Burulma süspansiyonu:
Burulma, "bükülme" anlamına gelen başka bir kelimedir. Burulma yayları (esas olarak) Amerikan arabalarında kullanılıyordu. Bu yapının alt süspansiyon kolu bir burulma çubuğu aracılığıyla kaportaya bağlanır. Araç sıkıştığında üst ve alt pivot noktaları hareket edecektir. Burulma çubuğunun yerleştirildiği destek kolu, burulma çubuğunun etrafında menteşelenmek isteyecektir. Ancak bu mümkün değildir çünkü burulma çubuğunun destek kolunda sabit bir bağlantısı vardır. Burulma çubuğunun diğer tarafı (alttaki resimde) kaportaya sıkı bir şekilde bağlanmıştır.

Bu, tekerlek sıkıştığında çubuğun burulma yüküne maruz kaldığı anlamına gelir. Bu burulma direnci arttırır (tekerlek ne kadar sıkışırsa, burulma çubuğu da o kadar bükülür). Bu nedenle burulma arttıkça sıkıştırma da giderek daha ağır hale gelir. Otomobilin ön aksının tüm süspansiyonu bu prensiple çalışıyor. Eski Amerikan arabalarının bu kadar kolay ve sorunsuz bir şekilde sıkışıp geri tepmesinin nedenlerinden biri de budur.
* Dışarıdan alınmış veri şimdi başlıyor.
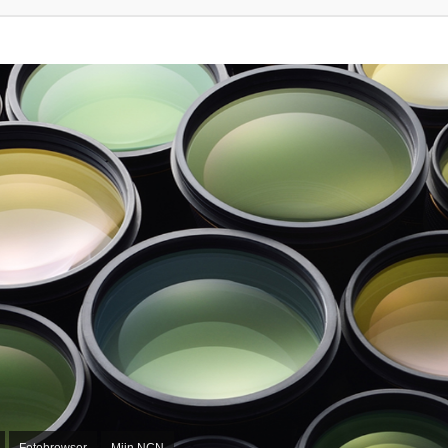
Fotobrowser
Mijn NCN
Hidropnömatik süspansiyon:
Hidropnömatik, hidrolik ve pnömatiklerin birleşimidir. Bu sistem Citroën tarafından 50'li yıllardan beri kullanılmaktadır ve günümüzde hala modellerde bulunabilmektedir.
Yay topu sıkıştırılabilir sıkıştırılmış gaz (resimde mavi) içerir. Hidrolik sıvısı (sarı) değil. Sıkıştırma sırasında kırmızı piston destek kolu tarafından yukarı itilecek ve gaz alanı sıkıştırılacaktır. Sonuç olarak mavi alan küçülür. Tekerlek geri teptiğinde ve piston aşağı doğru hareket ettiğinde sistem eski durumuna döner. Yaylanma ve sönümleme etkisi bu sıkıştırılmış gazın sıkıştırılmasıyla elde edilir.

Yağ miktarı (sarı) ayarlanarak sistem kontrol edilebilir. Hidro pompa sayesinde otomatik olarak gerçekleşen ağır yük durumunda sisteme ekstra yağ eklenmesiyle sürüş yüksekliği artacaktır. Araç daha sonra yayları üzerinde daha yükseğe oturacaktır. Yük tekrar kaldırıldığında (veya yolcular araçtan indiğinde) sistemdeki yağ bir basınç valfi vasıtasıyla depolama haznesine geri dönecektir. Sürüş yüksekliği tekrar azalacaktır.